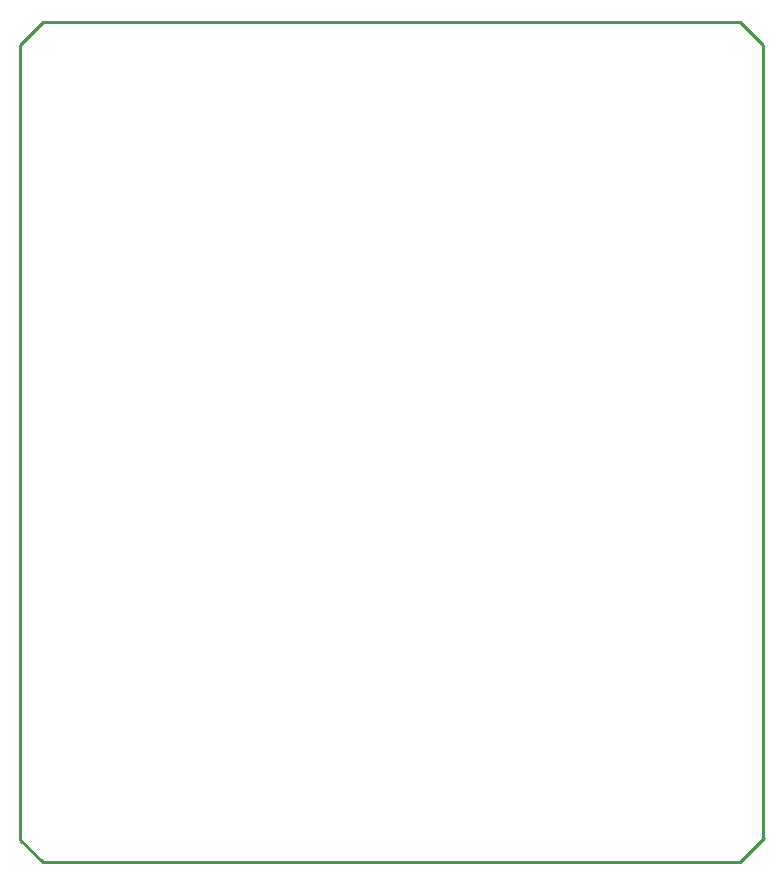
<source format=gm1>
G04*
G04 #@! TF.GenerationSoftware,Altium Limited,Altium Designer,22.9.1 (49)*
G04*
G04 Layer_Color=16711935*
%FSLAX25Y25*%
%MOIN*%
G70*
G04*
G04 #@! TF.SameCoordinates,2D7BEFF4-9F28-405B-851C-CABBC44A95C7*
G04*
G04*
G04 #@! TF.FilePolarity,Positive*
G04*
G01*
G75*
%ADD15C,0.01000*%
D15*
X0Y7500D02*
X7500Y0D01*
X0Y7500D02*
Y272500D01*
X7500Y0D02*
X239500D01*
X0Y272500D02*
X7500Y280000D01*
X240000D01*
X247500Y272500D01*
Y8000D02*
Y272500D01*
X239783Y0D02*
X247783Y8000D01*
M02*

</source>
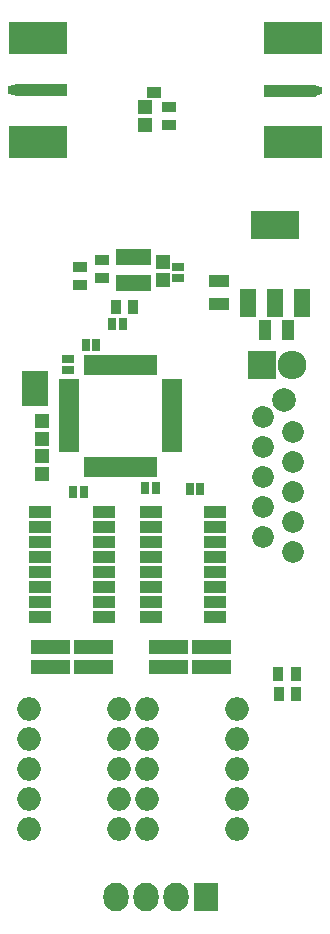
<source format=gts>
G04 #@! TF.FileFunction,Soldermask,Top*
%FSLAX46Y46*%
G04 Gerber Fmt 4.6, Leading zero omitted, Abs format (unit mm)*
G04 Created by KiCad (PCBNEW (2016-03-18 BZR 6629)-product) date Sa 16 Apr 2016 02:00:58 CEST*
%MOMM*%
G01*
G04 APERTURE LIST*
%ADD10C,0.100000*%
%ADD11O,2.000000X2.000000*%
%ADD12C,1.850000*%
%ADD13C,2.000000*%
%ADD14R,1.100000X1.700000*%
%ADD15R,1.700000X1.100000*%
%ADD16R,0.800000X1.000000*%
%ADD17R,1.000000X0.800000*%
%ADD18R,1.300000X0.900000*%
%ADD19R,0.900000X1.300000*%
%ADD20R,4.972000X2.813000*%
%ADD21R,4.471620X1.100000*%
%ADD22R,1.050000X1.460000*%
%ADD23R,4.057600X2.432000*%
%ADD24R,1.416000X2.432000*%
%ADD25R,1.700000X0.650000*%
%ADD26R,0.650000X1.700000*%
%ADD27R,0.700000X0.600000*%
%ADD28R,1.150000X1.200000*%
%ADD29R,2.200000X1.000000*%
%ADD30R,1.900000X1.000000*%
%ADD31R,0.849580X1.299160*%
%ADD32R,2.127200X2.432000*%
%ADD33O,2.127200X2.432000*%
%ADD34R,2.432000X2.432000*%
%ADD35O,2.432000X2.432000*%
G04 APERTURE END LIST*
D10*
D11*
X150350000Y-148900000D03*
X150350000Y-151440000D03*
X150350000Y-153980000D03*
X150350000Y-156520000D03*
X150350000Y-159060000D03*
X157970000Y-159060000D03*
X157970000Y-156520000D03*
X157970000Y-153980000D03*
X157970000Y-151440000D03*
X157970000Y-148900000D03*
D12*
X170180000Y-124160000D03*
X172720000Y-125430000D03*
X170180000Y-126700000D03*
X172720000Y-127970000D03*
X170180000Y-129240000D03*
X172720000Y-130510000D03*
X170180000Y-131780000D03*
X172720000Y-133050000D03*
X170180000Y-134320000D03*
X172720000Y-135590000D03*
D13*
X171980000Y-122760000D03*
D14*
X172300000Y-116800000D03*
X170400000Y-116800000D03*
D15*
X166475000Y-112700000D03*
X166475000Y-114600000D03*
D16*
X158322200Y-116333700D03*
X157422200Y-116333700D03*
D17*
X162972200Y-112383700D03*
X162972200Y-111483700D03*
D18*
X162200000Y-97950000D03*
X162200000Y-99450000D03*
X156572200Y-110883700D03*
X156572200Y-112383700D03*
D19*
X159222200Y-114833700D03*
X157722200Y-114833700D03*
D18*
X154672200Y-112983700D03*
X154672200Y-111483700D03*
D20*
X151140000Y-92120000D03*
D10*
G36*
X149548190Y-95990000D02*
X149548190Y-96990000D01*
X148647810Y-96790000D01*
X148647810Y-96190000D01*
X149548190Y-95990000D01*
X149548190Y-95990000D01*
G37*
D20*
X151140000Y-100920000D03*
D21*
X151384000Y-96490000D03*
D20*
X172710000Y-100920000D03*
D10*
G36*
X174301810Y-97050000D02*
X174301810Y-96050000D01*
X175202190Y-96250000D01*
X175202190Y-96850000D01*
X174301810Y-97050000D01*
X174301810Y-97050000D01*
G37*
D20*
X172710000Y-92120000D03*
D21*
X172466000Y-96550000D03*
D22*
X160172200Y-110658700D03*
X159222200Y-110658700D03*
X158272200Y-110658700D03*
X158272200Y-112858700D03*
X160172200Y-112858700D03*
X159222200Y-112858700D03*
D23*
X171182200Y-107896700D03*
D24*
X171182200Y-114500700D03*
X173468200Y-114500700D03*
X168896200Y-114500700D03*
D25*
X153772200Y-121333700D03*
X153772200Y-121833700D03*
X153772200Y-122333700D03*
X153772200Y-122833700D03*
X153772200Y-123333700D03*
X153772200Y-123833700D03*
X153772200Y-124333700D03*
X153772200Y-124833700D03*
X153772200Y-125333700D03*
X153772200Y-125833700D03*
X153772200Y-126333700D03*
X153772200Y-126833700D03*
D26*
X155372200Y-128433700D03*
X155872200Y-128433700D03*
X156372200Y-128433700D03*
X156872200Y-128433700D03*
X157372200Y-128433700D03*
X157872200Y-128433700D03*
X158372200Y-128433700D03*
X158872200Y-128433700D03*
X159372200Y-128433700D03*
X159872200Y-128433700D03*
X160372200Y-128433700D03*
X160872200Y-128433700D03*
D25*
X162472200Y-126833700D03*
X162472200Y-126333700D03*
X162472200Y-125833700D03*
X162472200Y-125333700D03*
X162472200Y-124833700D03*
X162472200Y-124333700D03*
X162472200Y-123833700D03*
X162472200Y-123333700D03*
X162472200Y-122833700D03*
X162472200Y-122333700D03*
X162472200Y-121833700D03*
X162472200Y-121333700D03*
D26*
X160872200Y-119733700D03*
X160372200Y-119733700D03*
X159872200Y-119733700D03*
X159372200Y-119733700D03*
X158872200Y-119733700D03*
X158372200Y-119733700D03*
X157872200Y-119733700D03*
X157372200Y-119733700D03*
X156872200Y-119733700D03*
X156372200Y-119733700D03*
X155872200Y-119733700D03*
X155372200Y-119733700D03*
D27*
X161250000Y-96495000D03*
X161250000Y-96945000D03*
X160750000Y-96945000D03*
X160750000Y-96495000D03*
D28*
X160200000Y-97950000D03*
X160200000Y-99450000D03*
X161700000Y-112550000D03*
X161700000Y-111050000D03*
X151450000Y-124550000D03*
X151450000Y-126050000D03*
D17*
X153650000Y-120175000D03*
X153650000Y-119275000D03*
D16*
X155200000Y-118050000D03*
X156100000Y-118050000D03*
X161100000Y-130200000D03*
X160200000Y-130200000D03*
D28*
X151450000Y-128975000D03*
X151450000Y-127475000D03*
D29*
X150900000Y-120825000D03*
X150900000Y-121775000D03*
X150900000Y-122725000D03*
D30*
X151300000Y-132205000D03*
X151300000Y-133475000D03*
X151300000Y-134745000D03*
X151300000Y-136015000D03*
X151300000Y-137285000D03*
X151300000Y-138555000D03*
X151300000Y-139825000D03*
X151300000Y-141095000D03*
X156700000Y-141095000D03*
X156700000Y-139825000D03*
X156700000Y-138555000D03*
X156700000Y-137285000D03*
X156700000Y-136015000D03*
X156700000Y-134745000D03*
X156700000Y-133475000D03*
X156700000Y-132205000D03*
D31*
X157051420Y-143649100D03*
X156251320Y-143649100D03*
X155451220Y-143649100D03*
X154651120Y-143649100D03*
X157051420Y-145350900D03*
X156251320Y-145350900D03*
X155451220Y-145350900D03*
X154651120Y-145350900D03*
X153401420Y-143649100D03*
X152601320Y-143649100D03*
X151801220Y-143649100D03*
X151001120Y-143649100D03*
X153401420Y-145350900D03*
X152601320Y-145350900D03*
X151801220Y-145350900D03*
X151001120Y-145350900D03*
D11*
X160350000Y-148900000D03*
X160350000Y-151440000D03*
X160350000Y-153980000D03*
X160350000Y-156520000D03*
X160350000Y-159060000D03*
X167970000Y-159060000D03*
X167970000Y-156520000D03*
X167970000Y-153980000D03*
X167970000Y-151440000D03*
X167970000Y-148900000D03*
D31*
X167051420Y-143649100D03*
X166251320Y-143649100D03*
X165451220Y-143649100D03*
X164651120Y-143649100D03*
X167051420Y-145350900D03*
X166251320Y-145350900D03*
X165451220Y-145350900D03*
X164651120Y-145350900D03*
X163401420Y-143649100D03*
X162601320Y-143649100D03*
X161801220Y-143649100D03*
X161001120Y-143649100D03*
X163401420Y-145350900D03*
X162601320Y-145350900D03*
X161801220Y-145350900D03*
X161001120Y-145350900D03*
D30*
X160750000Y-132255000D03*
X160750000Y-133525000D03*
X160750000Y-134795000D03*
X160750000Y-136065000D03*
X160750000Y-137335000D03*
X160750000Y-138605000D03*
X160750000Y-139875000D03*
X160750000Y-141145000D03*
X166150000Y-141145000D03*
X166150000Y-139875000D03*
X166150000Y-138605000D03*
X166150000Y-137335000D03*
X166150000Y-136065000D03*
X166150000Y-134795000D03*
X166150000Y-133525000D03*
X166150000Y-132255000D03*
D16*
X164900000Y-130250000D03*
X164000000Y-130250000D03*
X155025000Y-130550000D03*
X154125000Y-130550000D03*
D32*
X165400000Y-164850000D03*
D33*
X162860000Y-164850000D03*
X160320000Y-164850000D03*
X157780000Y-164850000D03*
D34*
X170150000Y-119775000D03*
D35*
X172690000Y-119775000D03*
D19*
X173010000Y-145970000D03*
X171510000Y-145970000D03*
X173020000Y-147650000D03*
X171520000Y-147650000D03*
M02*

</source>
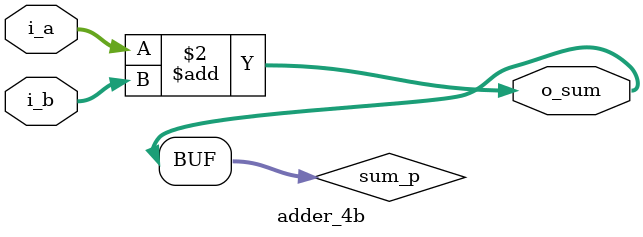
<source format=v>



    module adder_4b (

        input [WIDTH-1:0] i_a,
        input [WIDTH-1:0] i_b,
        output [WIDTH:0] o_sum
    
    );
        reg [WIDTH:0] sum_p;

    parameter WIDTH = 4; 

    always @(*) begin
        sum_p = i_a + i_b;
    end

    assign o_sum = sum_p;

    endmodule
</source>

= Activity =
Find the line with "X160872200Y-119733700D03*" in the material above. Reproduce it and each line after it up to and including the line with "X161700000Y-111050000D03*".

= Solved exercise =
X160872200Y-119733700D03*
X160372200Y-119733700D03*
X159872200Y-119733700D03*
X159372200Y-119733700D03*
X158872200Y-119733700D03*
X158372200Y-119733700D03*
X157872200Y-119733700D03*
X157372200Y-119733700D03*
X156872200Y-119733700D03*
X156372200Y-119733700D03*
X155872200Y-119733700D03*
X155372200Y-119733700D03*
D27*
X161250000Y-96495000D03*
X161250000Y-96945000D03*
X160750000Y-96945000D03*
X160750000Y-96495000D03*
D28*
X160200000Y-97950000D03*
X160200000Y-99450000D03*
X161700000Y-112550000D03*
X161700000Y-111050000D03*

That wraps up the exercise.